To find she was no longer his confidante was even more isolating. There is no better non-medical description.
Site Search Navigation
Some dementia patients become aggressive. This quality of acceptance, he says, was as true of her in health as in sickness. She took me by the hand and led me into the bedroom. They had been neighbours in Henley-on-Thames, both married with children.
For a long time they behaved well. But the mutual attraction was intense and eventually they broke up their families to be together. He was 39 and she was I never really thought of having an affair. We just wanted to be together for the rest of our lives and nothing was going to stop us. We shared everything. Would he ever allow himself to form another attachment while his wife is alive? You start thinking: if it were me with dementia, what would I want Bon to do? Suchet, 66, son of an obstetrician, is cynical about supposed new findings about dementia.
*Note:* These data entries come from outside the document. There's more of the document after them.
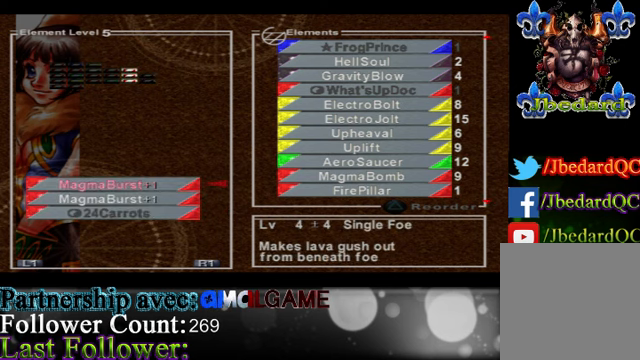
{"buttons": [], "left_stick": "down", "events": [[333, "left_stick", "down"]]}
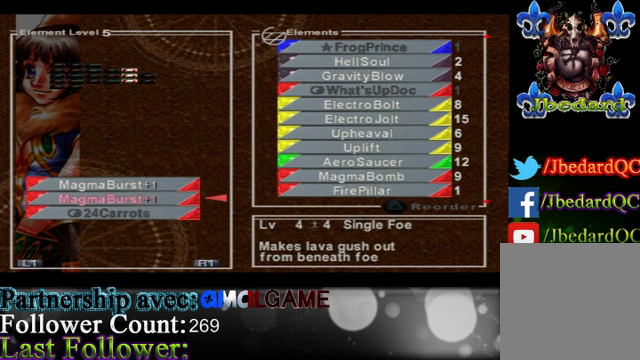
{"buttons": [], "left_stick": "left", "events": [[133, "left_stick", "center"], [200, "left_stick", "down-left"], [400, "left_stick", "left"]]}
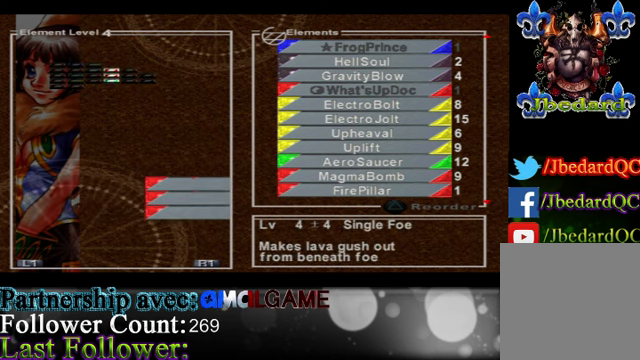
{"buttons": [], "left_stick": "center", "events": [[100, "left_stick", "center"]]}
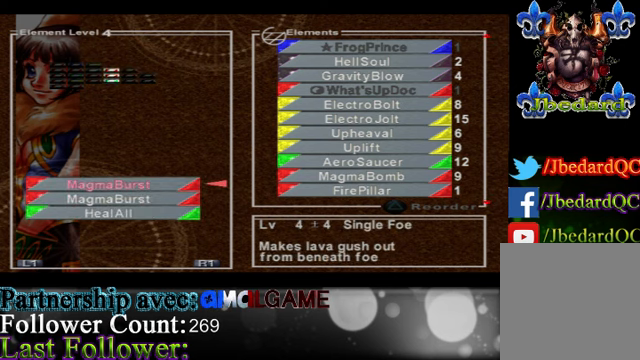
{"buttons": [], "left_stick": "center", "events": []}
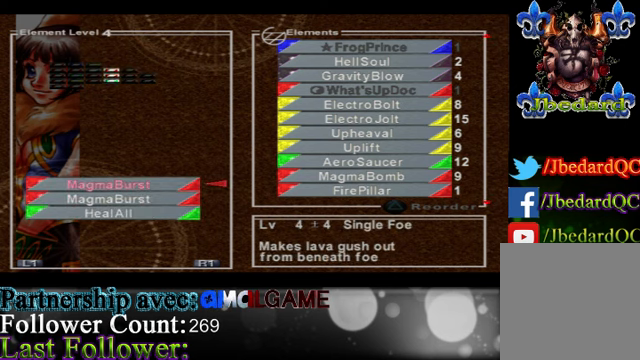
{"buttons": [], "left_stick": "center", "events": [[100, "left_stick", "left"], [366, "left_stick", "center"]]}
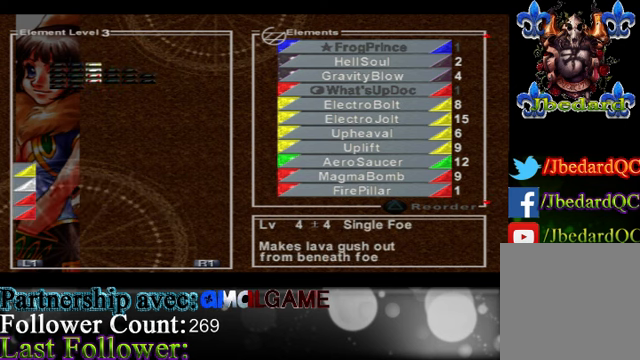
{"buttons": [], "left_stick": "right", "events": [[433, "left_stick", "right"]]}
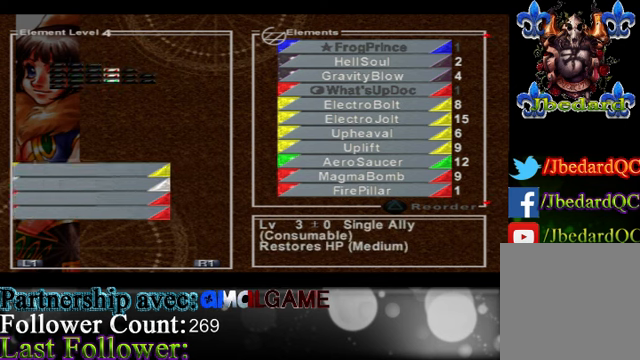
{"buttons": [], "left_stick": "center", "events": [[266, "left_stick", "center"]]}
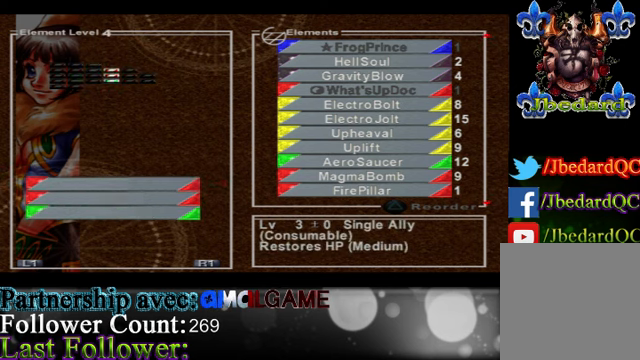
{"buttons": [], "left_stick": "down", "events": [[100, "left_stick", "down"]]}
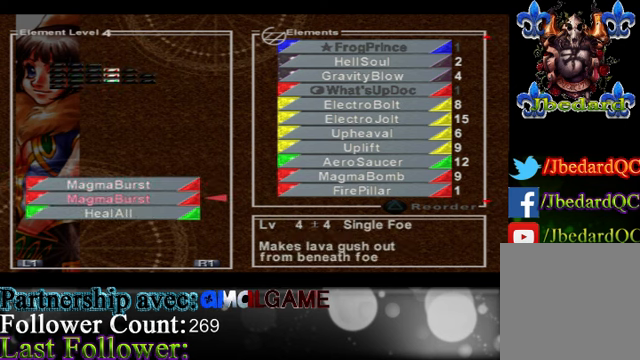
{"buttons": ["A"], "left_stick": "center", "events": [[434, "left_stick", "center"], [500, "A", "down"]]}
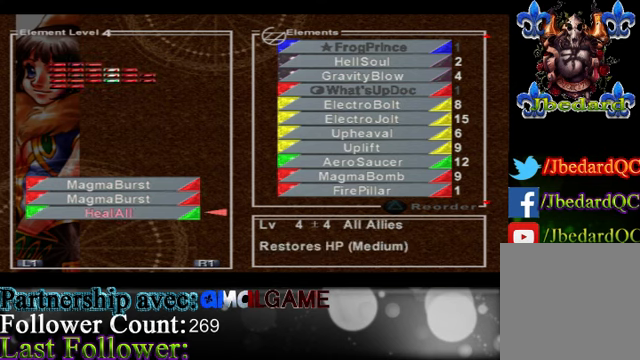
{"buttons": [], "left_stick": "up", "events": [[167, "A", "up"], [234, "left_stick", "up"]]}
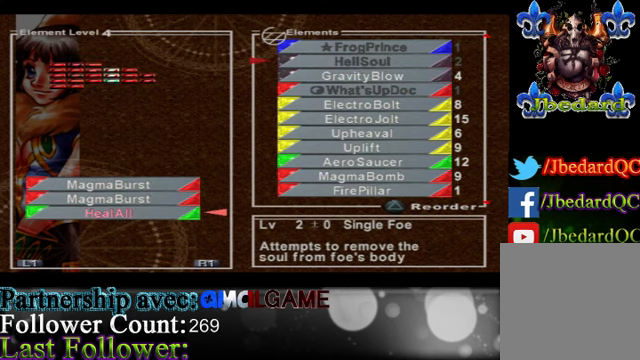
{"buttons": [], "left_stick": "up", "events": []}
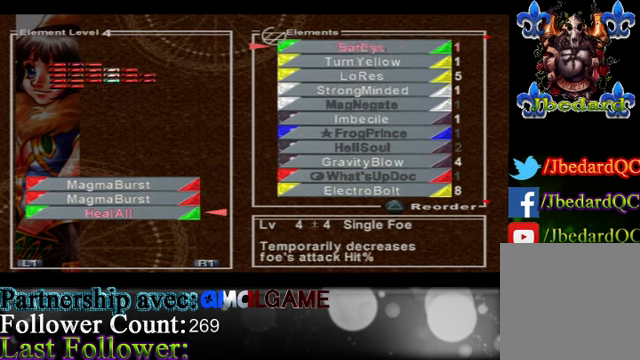
{"buttons": [], "left_stick": "up", "events": []}
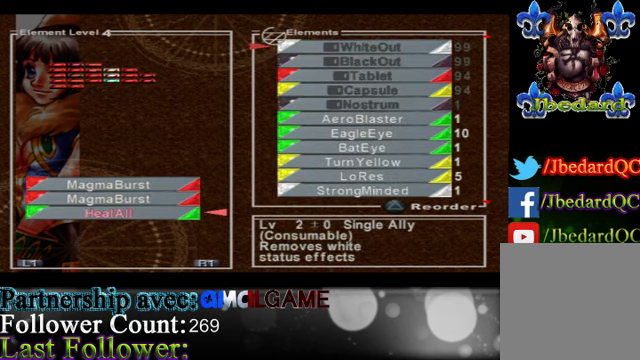
{"buttons": [], "left_stick": "up", "events": [[34, "left_stick", "center"], [234, "left_stick", "up"]]}
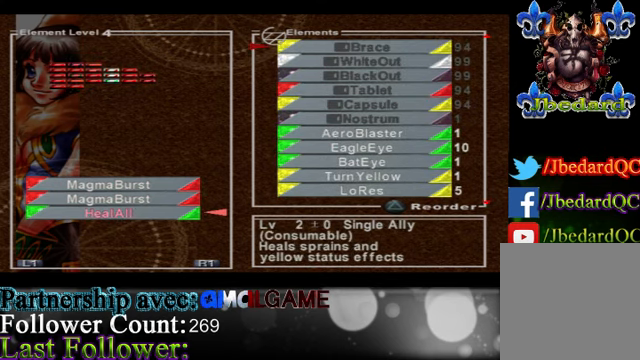
{"buttons": [], "left_stick": "up", "events": []}
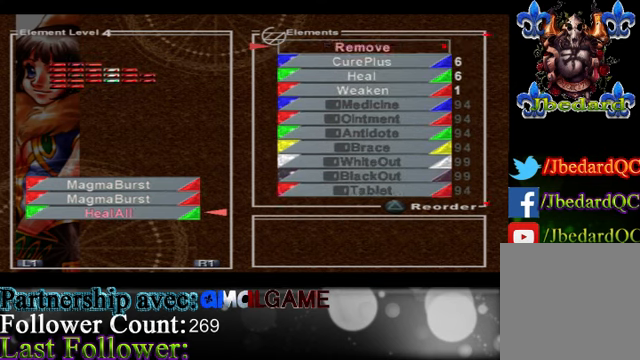
{"buttons": [], "left_stick": "center", "events": [[500, "left_stick", "center"]]}
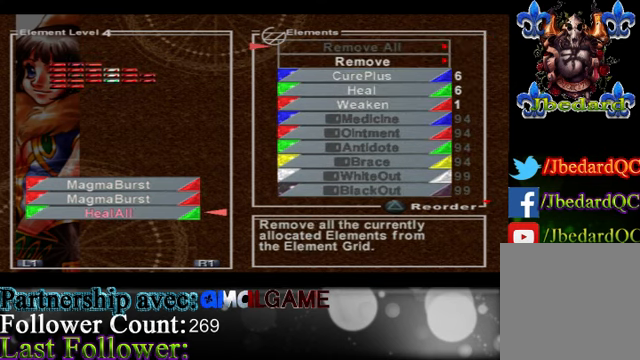
{"buttons": [], "left_stick": "down", "events": [[67, "left_stick", "down"]]}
Still stricken at having put his wife into a home, he endlessly rehearses the support he had.
- Coffin Creek.
- John Suchet: 'My wife Bonnie has dementia and has moved on to a new life. So must I.'.
- Alien Nation: Common Sense About Americas Immigration Disaster!
Now she is settled, he can feel the calmness in her, and in himself. In the latter stages of looking after his wife, Suchet felt close to having a stroke or a heart attack. It is well known that carers die before the person they are looking after. He would rather have been touring European opera houses with Bonnie. As planned. To want one woman and to live with her for 20 years and to have that love returned… I have nothing to complain of.